Because it is us to whom Paul is speaking when he says, “Why do you pass judgment on your brother or sister? Or you, why do you despise your brother or sister? For we will all stand before the judgment seat of God.”

Now, I don’t like that any more than you do. It’s not comfortable to hear that I’m not totally righteous and I might have to check myself and my own heart and examine it for its own operational biases.

But as Scripture does, there is not condemnation, but hope, offered here.

The earliest Christians called themselves “people of the way,” and Paul reminds us that we are people of a third way. Not Jew, or Gentile, but the way of Christ. Paul says: If we live, we live unto the lord; if we die, we die unto the Lord; whether we live or die, we are the Lord’s possession. Jew and Gentile, black and white, male and female, rich and poor, vegetarian and carnivore, we belong to God. One isn’t better than the other.

It can be easy to read this letter to the Romans from our 21st century lens and say that Paul is calling for tolerance, or for a celebration of diversity. But that would be missing the point. Paul is less concerned with celebrating diversity, and more concerned with celebrating our unity in Christ. Because he really believed that identity as Christians was more powerful than any dividing line our own humanity created.

That’s powerful stuff. And it’s an important challenge for us as a community of faith, ESPECIALLY in our culture where the focus is constantly on what divides us. What a beacon of light the church could be, how brightly we would shine Christ’s light to the world, if we are willing to do the work of looking inside our own selves and examining our own judgments and biases and allow God to enter even the darkest corners of our hearts and unite us to one another, even with all our differences and disagreements, Jew and Gentile, standing side by side and worshipping the same God.
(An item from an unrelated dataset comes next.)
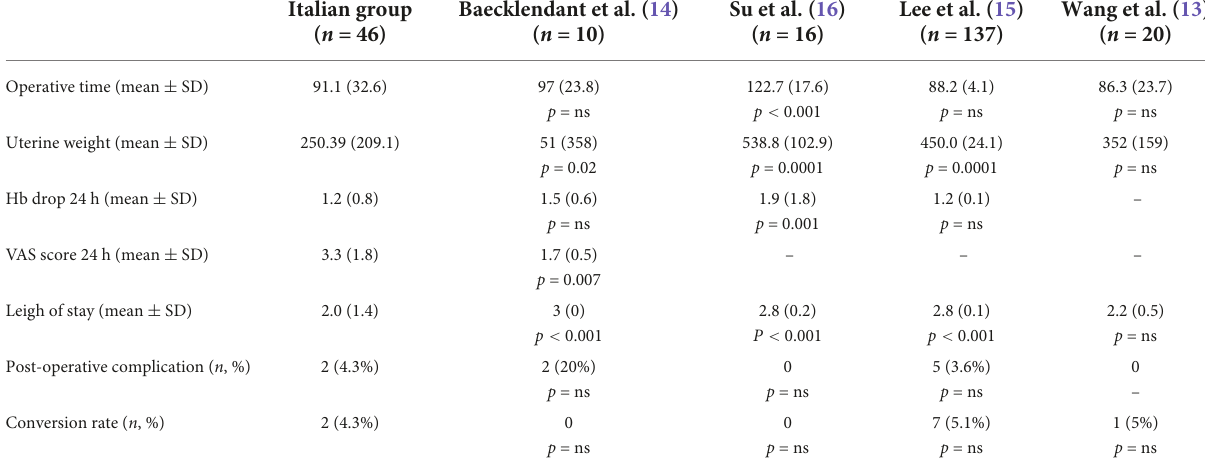
TABLE 2 Perioperative and post-operative outcome of vNOTES in our case series, and comparison with previous studies by Beakelant et al. (14), Su et al. (16), Lee et al. (15), and Wang et al. (13). Italian group ( n =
My friends, If this can be the place where we do that –

If this can be the place where we know that above all else, we are beloved by God and always recipients of God’s mercy –

If this can be the place that we enter the safe zone of confession and reconciliation –

If this can be the place we can be vulnerable enough to confront our imperfections, the ways we fall short —

If this can be the place where like Moses and the Israelites, we can trust in God to provide against all odds —

If this can be the place where we can cultivate the teaching of Jesus to forgive beyond what we think is our capacity to forgive —

If this can be the place where God’s grace abounds, and divisions begin to disappear –

If church can be the place where love is the way, and we are transformed…

What a church we will be.

For it is written,

“As I live, says the Lord, every knee shall bow to me, and every tongue shall give praise to God.”

Let us pray.

O God, you made us in your own image and redeemed us through Jesus your Son: Look with compassion on the whole human family; take away the arrogance and hatred which infect our hearts; break down the walls that separate us; unite us in bonds of love; and work through our struggle and confusion to accomplish your purposes on earth; that, in your good time, all nations and races may serve you in harmony around your heavenly throne; through Jesus Christ our Lord. Amen.